Qui profite le plus de l’école gabonaise ? Le système éducatif produit-il des individus façonnés pour défense l’intérêt et de la vision occidentale ? Quel conséquence au fait de laisser d’autres puissances décider de ce qui est dans nos manuels scolaires ?

Il existe une volonté affirmée de certaines puissances mondiales de disposer de ressources africaines. Les richesses du sous-sol ne sont pas les seules concernées. Les cerveaux suscitent également un intérêt important. 

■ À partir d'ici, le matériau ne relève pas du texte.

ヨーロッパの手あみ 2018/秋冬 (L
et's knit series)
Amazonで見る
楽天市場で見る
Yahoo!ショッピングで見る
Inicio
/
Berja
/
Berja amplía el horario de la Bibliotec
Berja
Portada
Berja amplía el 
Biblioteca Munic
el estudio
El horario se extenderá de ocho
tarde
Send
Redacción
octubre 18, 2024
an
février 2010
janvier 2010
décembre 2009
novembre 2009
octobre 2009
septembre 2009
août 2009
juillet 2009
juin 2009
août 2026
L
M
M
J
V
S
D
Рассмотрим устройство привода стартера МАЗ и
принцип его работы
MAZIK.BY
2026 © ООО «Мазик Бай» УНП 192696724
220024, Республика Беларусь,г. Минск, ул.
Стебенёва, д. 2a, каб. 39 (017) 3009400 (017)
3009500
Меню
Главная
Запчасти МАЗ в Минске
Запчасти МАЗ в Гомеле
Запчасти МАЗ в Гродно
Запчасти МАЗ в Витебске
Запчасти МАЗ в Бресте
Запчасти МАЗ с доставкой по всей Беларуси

Dans un article sur la fuite des cerveaux (disponible en cliquant ici), on évoquait la facilité avec laquelle les Etats et entreprises occidentales parviennent à attirer des cerveaux et de la main d’œuvre qualifiée africaines. Dans cet article, il était notamment question des enjeux économiques et politiques. On évoquait le fait que former les cadres et l’élite dirigeante des pays africains est un moyen efficace pour l’occident de diffuser son idéologie, de pérenniser une domination culturelle, intellectuelle et de garantir ses intérêts en Afrique. Former des dirigeants africains acquis à leurs visions et principes moraux permet de s’assurer une influence sur le continent. Sur le plan économique les migrations vers l’occident permettent de contribuer au financement des universités d’accueil et de garantir un afflux de main d’œuvre qualifiée dans un contexte de stagnation ou de baisse démographique au sein des pays dits développés. Les systèmes éducatifs actuels en Afrique francophone sont des accélérateurs de ce phénomène. Car il produit des individus suivant un modèle déconnecté de nos réalités mais directement pensé selon des agendas occidentaux.

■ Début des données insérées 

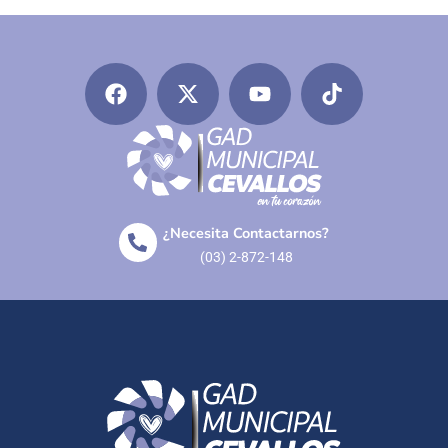
¿Necesita Contactarnos?
(03) 2-872-148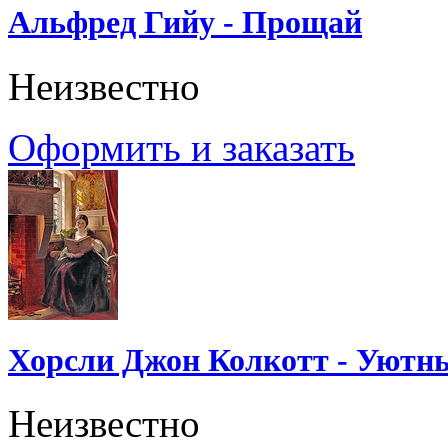
Альфред Гийу - Прощай
Неизвестно
Оформить и заказать
Хорсли Джон Колкотт - Уютн
Неизвестно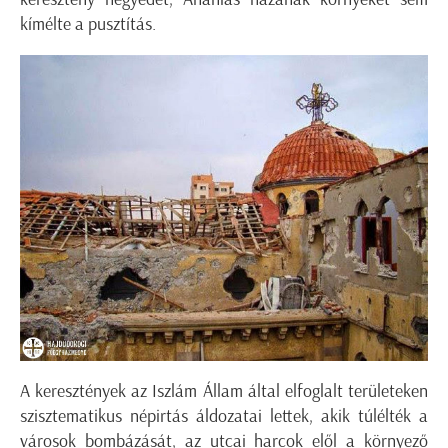
kímélte a pusztítás.
A keresztények az Iszlám Állam által elfoglalt területeken
szisztematikus népirtás áldozatai lettek, akik túlélték a
városok bombázását, az utcai harcok elől a környező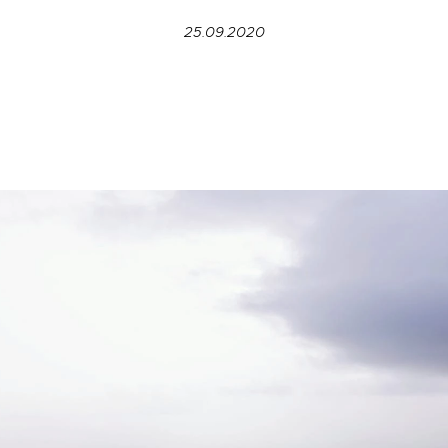
25.09.2020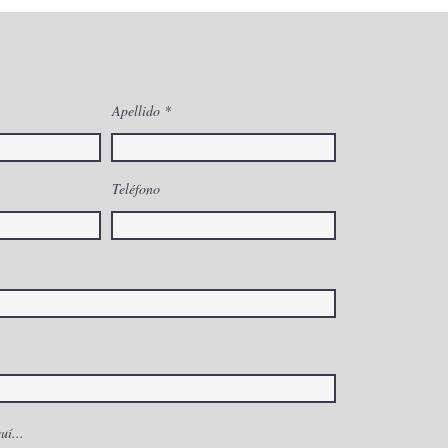
Apellido
ubre los múltiples
Teléfono
ficios de la
oxiterapia: la clave
 la alta rentabilidad
ferenciación de
tro centro estético
uí...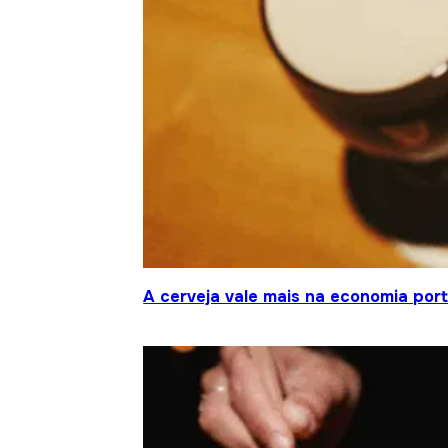
A cerveja vale mais na economia por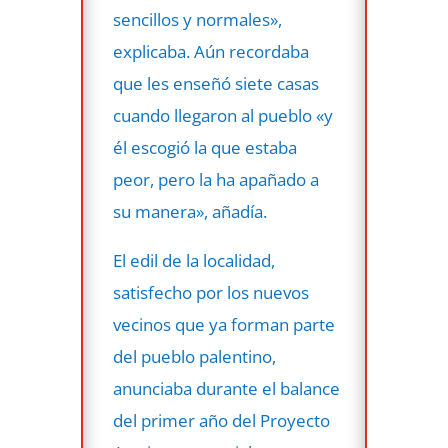
sencillos y normales»,
explicaba. Aún recordaba
que les enseñó siete casas
cuando llegaron al pueblo «y
él escogió la que estaba
peor, pero la ha apañado a
su manera», añadía.
El edil de la localidad,
satisfecho por los nuevos
vecinos que ya forman parte
del pueblo palentino,
anunciaba durante el balance
del primer año del Proyecto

Pour de nombreux diplômés africains, il y a une facilité à se projeter ailleurs que chez soi. Poussés par l’idée selon laquelle, une fois diplômé, c’est en occident qu’on peut pleinement mettre en pratique ses compétences et exprimer son potentiel. Les économies plus industrialisées, les niveaux de rémunération et les sociétés perçues comme mieux organisées, correspondent mieux aux aspirations et aux contenus des formations reçues pendant les études supérieures. Cette manière de penser nous parait logique si on part du principe que si les apprenants sont instruits à la manière occidentale, suivant une idéologie et des techniques venant d’occident, il est, de ce point de vue, logique que l’occident soit l’endroit approprié pour mettre en pratique les compétences acquises. Et même en restant au pays, on fantasme un développement calqué sur l’image qu’on a de l’occident et les multinationales internationales implantés localement restent les entreprises privilégiées pour y exercer et renvoyer une sentiment de réussite.

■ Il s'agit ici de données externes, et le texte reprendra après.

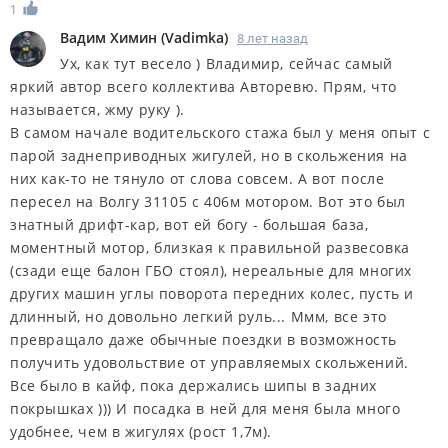
1
Вадим Химин
(
Vadimka
)
8 лет назад
Ух, как тут весело ) Владимир, сейчас самый
яркий автор всего коллектива Авторевю. Прям, что
называется, жму руку ).
В самом начале водительского стажа был у меня опыт с
парой заднеприводных жигулей, но в скольжения на
них как-то не тянуло от слова совсем. А вот после
пересел на Волгу 31105 с 406м мотором. Вот это был
знатный дрифт-кар, вот ей богу - большая база,
моментный мотор, близкая к правильной развесовка
(сзади еще балон ГБО стоял), нереальные для многих
других машин углы поворота передних колес, пусть и
длинный, но довольно легкий руль... Ммм, все это
превращало даже обычные поездки в возможность
получить удовольствие от управляемых скольжений.
Все было в кайф, пока держались шипы в задних
покрышках ))) И посадка в ней для меня была много
удобнее, чем в жигулях (рост 1,7м).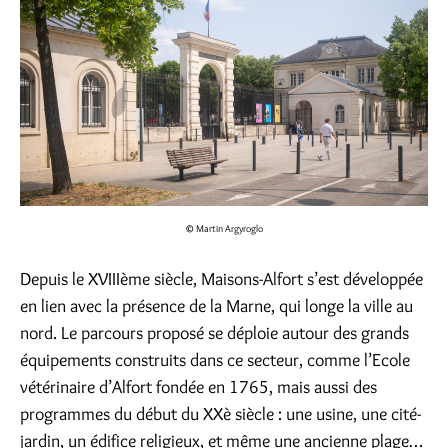
© Martin Argyroglo
Depuis le XVIIIème siècle, Maisons-Alfort s’est développée
en lien avec la présence de la Marne, qui longe la ville au
nord. Le parcours proposé se déploie autour des grands
équipements construits dans ce secteur, comme l’Ecole
vétérinaire d’Alfort fondée en 1765, mais aussi des
programmes du début du XXè siècle : une usine, une cité-
jardin, un édifice religieux, et même une ancienne plage…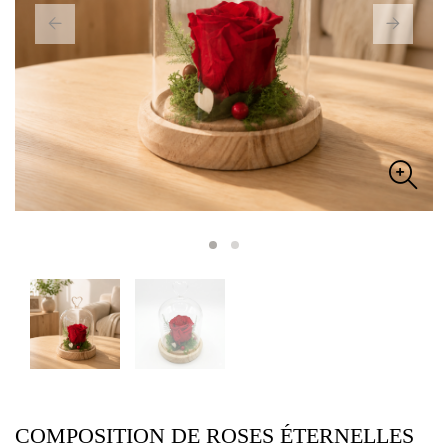
COMPOSITION DE ROSES ÉTERNELLES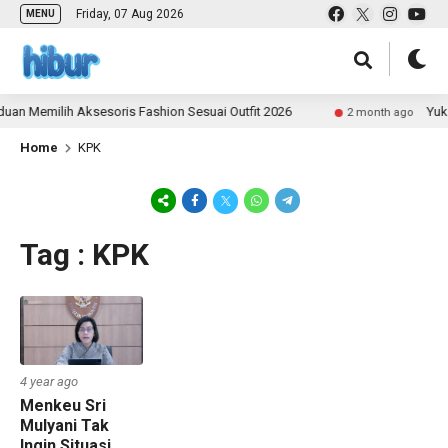
Friday, 07 Aug 2026
MENU
an Memilih Aksesoris Fashion Sesuai Outfit 2026
Yuk J
2 month ago
Home
KPK
Tag : KPK
4 year ago
Menkeu Sri
Mulyani Tak
Ingin Situasi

L’enseignement se doit d’être adapté aux réalités de son environnement. L’économie en Afrique n’est pas régie par des codes différents de ceux de l’occident, le BTP ne répond pas aux mêmes besoins, le droit répond à des codes moraux différents, les besoins en matière de consommation sont différents. De plus, se contenter calquer maladroitement son enseignement sur celui d’un état plus avancé techniquement, est le meilleur moyen de faire naître une dépendance économique et technique vis-à-vis de cet Etat. Couplé à l’absence de financements conséquents dans la recherche locale, nous condamnons l’Afrique à être un débouché économique pour l’ensemble des industries mondiales avec plus d’un milliard de consommateurs à servir.